The Racing Post put his career earnings this time last year at £650m – and according to japanracing.jp Take has won around £15m in 2020.
Yet have a look on the list of the world's richest athletes and his name is nowhere to be seen.
Take's £665m lifetime figure would have put him in the top ten of Forbes' 2017 list of the richest athletes of all time.
And put into dollars, that huge sum of money puts him near the billion mark, reserved for only the biggest names in sport such as Michael Jordan, Tiger Woods and Floyd Mayweather, not to mention Cristiano Ronaldo and Lionel Messi.
So why doesn't Take – who was once dubbed the man British punters 'love to hate' – make the list?
Well, the reason has to do with a jockeys' cut of their winnings.
The Racing Post said last year that Japanese-based jockeys 'earn the best living of any riders in the world'.
But despite the huge purses, their take from winnings is 'only' five per cent.
That still means Take has won around £33m for himself for his success on a horse.
For comparison, Frankie Dettori – a good mate of Take's – is believed to be worth around £14m – but has won around £100m from racing, with most of the money going to the horses' owners.
Take's personal wealth is nowhere near enough to cut it in the grand scheme of things.
In fact, it's more than £50m less than Roger Federer is believed to have made in one year, according to Forbes' most recent rich list.
Not that that has stopped Take, who shows no signs of slowing down despite his advancing years, living a life of luxury and fame.
Jane George, a specialist in Japanese racing at the International Racing Bureau, spoke of Take's standing in the country in 2006.
She told The Guardian: "He is almost a god over there.
"A lot of the jockeys in Japan have fan clubs, but he is the only one whose face will be held up on posters all around the paddock.
"The average age of racegoers in Japan is quite young, and there are plenty of good jockeys, but he is still the pin-up.
"It's like pop-star status, and since he married Sano Ryoko, they are like a Golden Couple.
"He is the only jockey that frequently appears on TV shows, and he always looks good, like a pop star, and he is very relaxed, very polite, always trying to be precise when he answers a question and trying to entertain people."
That love-in has not always extended to the UK though, even if Take recently rode to victory a filly fathered by the legendary Frankel.
A number of punters found it hard to forgive Take for an ill-judged ride that cost White Muzzle victory in the 1994 Prix de l'Arc de Triomphe.
That seems churlish though, given the fact Take has been on more than 4,000 winners all over the world.
Best remembered of those was the incredible Deep Impact, who Take won the Japanese Triple Crown with in 2005 and who he called 'the best horse in history'.
Key to his secret seems to be his amazing commitment to fitness – and a great metabolism.
Quizzed by the New York Times on the key to his longevity, Take said: "My first thing is just enjoyment, enjoy my career being a jockey.
"I am so fortunate that I don’t have to struggle with the weight or anything.
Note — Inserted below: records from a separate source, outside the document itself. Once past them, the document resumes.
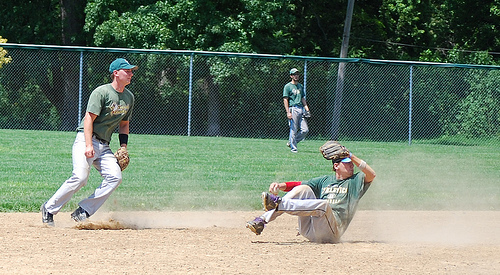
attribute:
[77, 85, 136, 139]
t shirt — green, t shirt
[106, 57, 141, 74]
cap — green, blue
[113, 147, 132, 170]
glove — tan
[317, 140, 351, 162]
glove — leather, brown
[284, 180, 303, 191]
sleeve — red, compression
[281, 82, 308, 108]
shirt — green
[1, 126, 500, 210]
grass — green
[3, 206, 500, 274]
ground — brown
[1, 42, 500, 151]
fence — metal, grey, green, wire, large, chain link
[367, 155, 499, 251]
cloud — dust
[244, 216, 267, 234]
cleats — black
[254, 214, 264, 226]
laces — purple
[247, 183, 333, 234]
legs — lifted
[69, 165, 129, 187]
knees — bent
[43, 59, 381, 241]
players — infield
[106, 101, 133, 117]
writing — yellow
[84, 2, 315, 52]
these — leaves, green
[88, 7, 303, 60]
leaves — green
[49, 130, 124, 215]
pants — white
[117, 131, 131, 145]
band — black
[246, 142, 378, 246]
man — slidding, sliding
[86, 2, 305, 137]
tree — large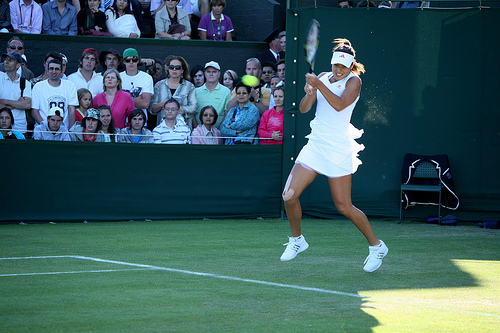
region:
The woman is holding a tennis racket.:
[271, 12, 392, 281]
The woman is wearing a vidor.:
[286, 10, 369, 122]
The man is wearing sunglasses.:
[116, 43, 144, 95]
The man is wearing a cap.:
[195, 56, 227, 100]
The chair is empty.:
[388, 138, 465, 235]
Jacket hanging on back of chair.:
[389, 142, 464, 229]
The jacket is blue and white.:
[396, 141, 466, 229]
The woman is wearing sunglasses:
[156, 50, 193, 102]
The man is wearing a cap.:
[65, 104, 108, 143]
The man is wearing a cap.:
[67, 41, 103, 83]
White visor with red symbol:
[330, 47, 355, 69]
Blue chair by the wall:
[401, 155, 445, 217]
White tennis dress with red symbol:
[297, 65, 364, 181]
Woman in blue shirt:
[220, 82, 260, 143]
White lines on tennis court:
[20, 249, 152, 280]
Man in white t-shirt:
[25, 60, 79, 114]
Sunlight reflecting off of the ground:
[350, 254, 497, 330]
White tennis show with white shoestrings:
[276, 233, 311, 265]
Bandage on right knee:
[280, 172, 297, 205]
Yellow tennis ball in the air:
[238, 73, 262, 87]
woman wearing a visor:
[275, 25, 415, 290]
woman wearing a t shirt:
[260, 30, 400, 300]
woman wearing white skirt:
[245, 5, 410, 300]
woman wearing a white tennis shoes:
[260, 10, 400, 280]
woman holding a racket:
[255, 10, 385, 300]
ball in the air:
[240, 55, 265, 110]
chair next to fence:
[385, 136, 470, 231]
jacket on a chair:
[385, 132, 460, 227]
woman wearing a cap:
[120, 40, 150, 91]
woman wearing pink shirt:
[95, 66, 127, 111]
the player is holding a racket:
[271, 17, 374, 211]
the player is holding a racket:
[281, 23, 384, 187]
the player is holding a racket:
[273, 15, 383, 220]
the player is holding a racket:
[276, 11, 396, 251]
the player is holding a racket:
[271, 13, 377, 230]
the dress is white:
[288, 65, 380, 217]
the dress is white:
[286, 44, 383, 212]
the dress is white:
[297, 72, 376, 194]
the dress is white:
[307, 72, 382, 216]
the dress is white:
[278, 42, 373, 189]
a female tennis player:
[282, 18, 389, 273]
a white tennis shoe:
[279, 236, 307, 261]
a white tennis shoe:
[363, 237, 389, 274]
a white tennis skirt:
[292, 137, 365, 178]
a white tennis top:
[305, 73, 360, 143]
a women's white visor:
[330, 50, 353, 68]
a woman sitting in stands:
[189, 103, 222, 144]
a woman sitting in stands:
[219, 83, 256, 143]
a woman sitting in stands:
[98, 103, 116, 131]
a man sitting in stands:
[116, 108, 153, 143]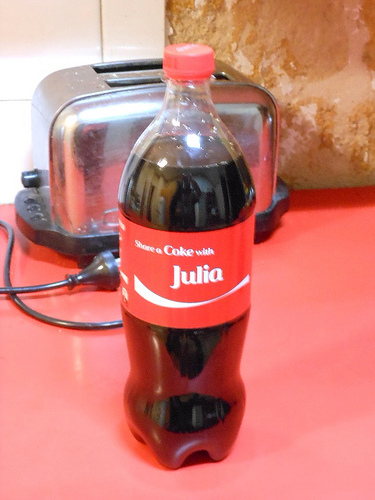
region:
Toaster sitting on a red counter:
[1, 55, 290, 334]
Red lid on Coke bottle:
[160, 44, 216, 79]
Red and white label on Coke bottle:
[117, 210, 255, 332]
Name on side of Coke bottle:
[117, 205, 255, 331]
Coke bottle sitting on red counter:
[117, 41, 254, 467]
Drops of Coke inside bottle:
[115, 78, 265, 171]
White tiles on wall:
[1, 2, 165, 205]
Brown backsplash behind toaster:
[166, 1, 373, 191]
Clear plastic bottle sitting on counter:
[112, 43, 266, 471]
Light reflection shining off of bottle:
[183, 126, 204, 155]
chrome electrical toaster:
[11, 51, 290, 272]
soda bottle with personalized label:
[116, 38, 262, 475]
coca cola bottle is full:
[109, 40, 257, 472]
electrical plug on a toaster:
[59, 246, 120, 295]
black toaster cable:
[1, 215, 123, 333]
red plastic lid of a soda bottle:
[160, 38, 216, 83]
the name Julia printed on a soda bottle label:
[166, 262, 224, 293]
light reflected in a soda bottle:
[176, 125, 208, 157]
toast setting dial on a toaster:
[19, 167, 42, 190]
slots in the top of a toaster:
[92, 53, 233, 94]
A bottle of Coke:
[113, 36, 260, 476]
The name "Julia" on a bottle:
[167, 259, 224, 293]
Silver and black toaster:
[13, 48, 286, 268]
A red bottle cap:
[156, 34, 217, 89]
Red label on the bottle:
[111, 208, 261, 332]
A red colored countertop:
[1, 182, 372, 497]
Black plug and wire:
[0, 214, 126, 338]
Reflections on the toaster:
[62, 104, 156, 227]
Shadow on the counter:
[280, 180, 373, 212]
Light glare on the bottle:
[177, 124, 209, 158]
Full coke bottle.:
[113, 41, 260, 469]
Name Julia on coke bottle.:
[165, 262, 228, 291]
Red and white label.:
[114, 209, 254, 331]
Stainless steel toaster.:
[11, 56, 291, 243]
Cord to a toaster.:
[0, 214, 122, 333]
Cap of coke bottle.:
[163, 43, 214, 83]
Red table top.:
[255, 239, 374, 498]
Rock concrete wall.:
[277, 2, 372, 190]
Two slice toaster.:
[13, 56, 299, 260]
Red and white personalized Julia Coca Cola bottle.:
[113, 42, 257, 471]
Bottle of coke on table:
[123, 44, 259, 462]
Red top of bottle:
[162, 39, 214, 77]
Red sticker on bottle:
[117, 216, 257, 332]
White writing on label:
[130, 240, 248, 308]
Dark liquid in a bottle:
[118, 155, 257, 232]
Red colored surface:
[0, 189, 372, 498]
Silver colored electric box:
[20, 63, 298, 244]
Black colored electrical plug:
[63, 249, 125, 291]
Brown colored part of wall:
[168, 2, 373, 185]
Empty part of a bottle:
[134, 87, 237, 162]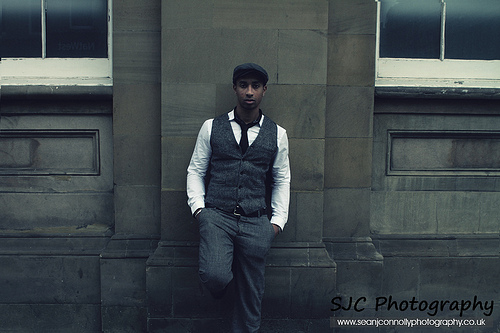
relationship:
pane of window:
[44, 2, 110, 57] [3, 0, 119, 89]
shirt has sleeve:
[183, 105, 296, 234] [184, 116, 213, 214]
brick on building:
[276, 27, 331, 84] [3, 2, 498, 332]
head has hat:
[229, 55, 267, 112] [228, 59, 269, 81]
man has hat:
[180, 61, 295, 331] [228, 59, 269, 81]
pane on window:
[376, 9, 451, 85] [375, 0, 499, 88]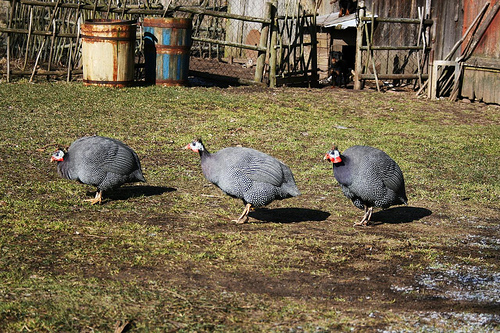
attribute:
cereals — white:
[384, 253, 495, 314]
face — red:
[319, 147, 340, 164]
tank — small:
[144, 18, 185, 87]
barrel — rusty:
[150, 16, 187, 71]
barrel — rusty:
[72, 12, 149, 97]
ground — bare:
[114, 248, 224, 303]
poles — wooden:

Those are two things.
"The third one would be less stress. I try not to have stress from a relationship or whatever it might be.
"I do training and conditioning almost every day. Whenever I have no races, I go to the gym."
And he has no plans to retire yet – despite racing solidly for 33 years.
Asked when he plans to hang up his whip, Take said simply: "No idea. I take it day by day."